MOACYR SCLIAR*
Tiradentes seria gay. Pelo menos é o que aparece no site do Grupo Gay da Bahia; a afirmativa estaria apoiada nas pesquisas do historiador Marcio Jardim. Outras versões dizem que, ao contrário, José Joaquim da Silva Xavier teve um longo caso com uma viúva, com quem nunca se casou mas que lhe deu dois filhos: João e Joaquina.
Este é apenas um exemplo das controvérsias que cercam a figura de Tiradentes. Para uns, e não estamos apenas falando de pessoas simples, é um herói; um homem generoso e libertário, “com o sentido de dignidade da pátria e do cidadão”, segundo o historiador Francisco Iglésias. Para o compositor Fernando Brant, Tiradentes gerou “sonhos que nos alimentam de vida e de esperança”; e o sociólogo Herbert de Souza, o Betinho, afirmou que “o sonho de liberdade não morre, mesmo quando esquartejado”. O regime de 1964 considerou-o patrono cívico da nação; mas a esquerda, mostra-o a peça Arena Conta Tiradentes, de Augusto Boal e Gianfrancesco Guarnieri, também via nele um libertador.
Muitos escritores e pesquisadores colocaram em dúvida esta imagem idealizada, incluindo o nosso Sergio Faraco. Depois de estudar exaustivamente a vida de Tiradentes e de ler os autos de devassa da Inconfidência Mineira(10 volumes com centenas de páginas cada), Faraco publicou em 1980, pela editora Civilização Brasileira, Tiradentes: A Alguma Verdade (Ainda que Tardia), que provocou muita discussão. O mesmo aconteceu com A Devassa da Devassa do brasilianista Kenneth Maxwell, para quem Tiradentes lutava na verdade por sua ascensão social. Foi um bode expiatório ideal: “Não era influente, não tinha importantes ligações de família, era um solteirão que passava a maior parte de sua vida à sombra de protetores mais ricos e bem-sucedidos”.

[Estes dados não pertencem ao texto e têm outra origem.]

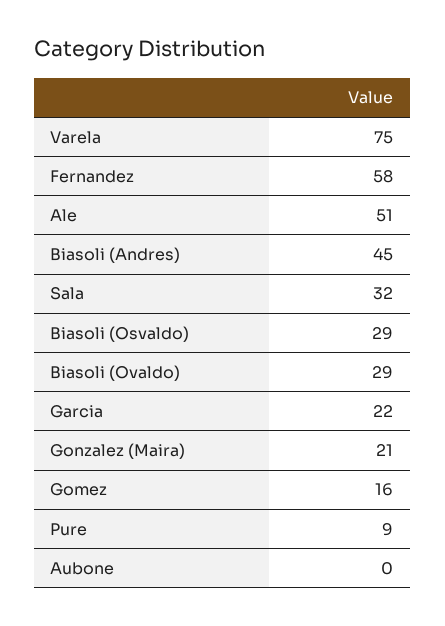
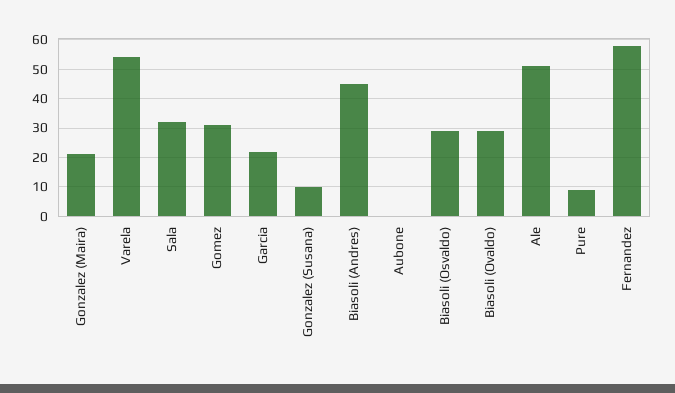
  {
-   "Varela": 75,
+   "Varela": 55,
    "Fernandez": 58,
    "Ale": 51,
    "Biasoli (Andres)": 45,
    "Sala": 32,
    "Biasoli (Osvaldo)": 29,
    "Biasoli (Ovaldo)": 29,
    "Garcia": 22,
    "Gonzalez (Maira)": 21,
-   "Gomez": 16,
+   "Gomez": 30,
    "Pure": 9,
-   "Aubone": 0
+   "Aubone": 0,
+   "Gonzalez (Susana)": 10
  }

Sob muitos aspectos, Tiradentes é um personagem misterioso, enigmático. Durante o Império, não foi considerado herói; afinal, os imperadores descendiam de membros da Coroa portuguesa. Tão logo proclamada a República, porém, e especialmente por influência dos positivistas, uma imagem surgiu, a do mártir de longa barba e longos cabelos, semelhante a Jesus (e a proximidade da Páscoa com o 21 de abril deve ter ajudado neste sentido). Junto a ele, a figura do Judas traidor, Joaquim Silvério dos Reis. Mas, como ponderaram vários historiadores, este retrato imaginário é pouco plausível. Como militar, Joaquim José poderia usar apenas discreto bigode. Na prisão onde ficou três anos, e da qual saiu direto para o cadafalso, os presos eram obrigados a fazer a barba diariamente. De qualquer modo, a imagem triunfou. Como diz o historiador José Murilo de Carvalho em A Formação das Almas: o imaginário da República no Brasil, é uma imagem que “serve à direita, ao centro e à esquerda. Ele é o Cristo e é o herói cívico; é o mártir e o libertador; é o civil e o militar; é o símbolo da pátria e o subversivo”.

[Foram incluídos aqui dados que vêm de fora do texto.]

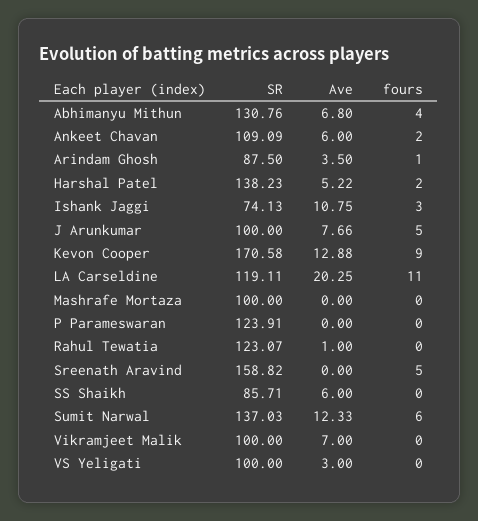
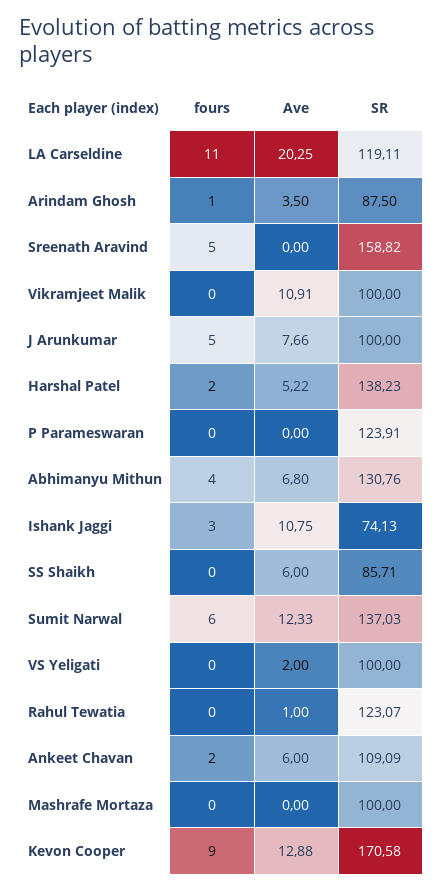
  {
    "SR": {
      "Abhimanyu Mithun": 130.76,
      "Ankeet Chavan": 109.09,
      "Arindam Ghosh": 87.5,
      "Harshal Patel": 138.23,
      "Ishank Jaggi": 74.13,
      "J Arunkumar": 100,
      "Kevon Cooper": 170.58,
      "LA Carseldine": 119.11,
      "Mashrafe Mortaza": 100,
      "P Parameswaran": 123.91,
      "Rahul Tewatia": 123.07,
      "Sreenath Aravind": 158.82,
      "SS Shaikh": 85.71,
      "Sumit Narwal": 137.03,
      "Vikramjeet Malik": 100,
      "VS Yeligati": 100
    },
    "Ave": {
      "Abhimanyu Mithun": 6.8,
      "Ankeet Chavan": 6,
      "Arindam Ghosh": 3.5,
      "Harshal Patel": 5.22,
      "Ishank Jaggi": 10.75,
      "J Arunkumar": 7.66,
      "Kevon Cooper": 12.88,
      "LA Carseldine": 20.25,
      "Mashrafe Mortaza": 0,
      "P Parameswaran": 0,
      "Rahul Tewatia": 1,
      "Sreenath Aravind": 0,
      "SS Shaikh": 6,
      "Sumit Narwal": 12.33,
-     "Vikramjeet Malik": 7,
+     "Vikramjeet Malik": 10.91,
-     "VS Yeligati": 3
+     "VS Yeligati": 2
    },
    "fours": {
      "Abhimanyu Mithun": 4,
      "Ankeet Chavan": 2,
      "Arindam Ghosh": 1,
      "Harshal Patel": 2,
      "Ishank Jaggi": 3,
      "J Arunkumar": 5,
      "Kevon Cooper": 9,
      "LA Carseldine": 11,
      "Mashrafe Mortaza": 0,
      "P Parameswaran": 0,
      "Rahul Tewatia": 0,
      "Sreenath Aravind": 5,
      "SS Shaikh": 0,
      "Sumit Narwal": 6,
      "Vikramjeet Malik": 0,
      "VS Yeligati": 0
    }
  }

A verdade, porém, é que precisamos de heróis, de figuras míticas, idealizadas, pessoas generosas, idealistas, de uma bravura sem limites. Pessoas, que, como os Inconfidentes, perseguem a “Liberdade – essa palavra,/que o sonho humano alimenta/que não há ninguém que explique/e ninguém que não entenda”.
Tinha razão a autora destes versos, Cecilia Meireles: estamos atrás de algo que não se explica, mas que todo mundo entende.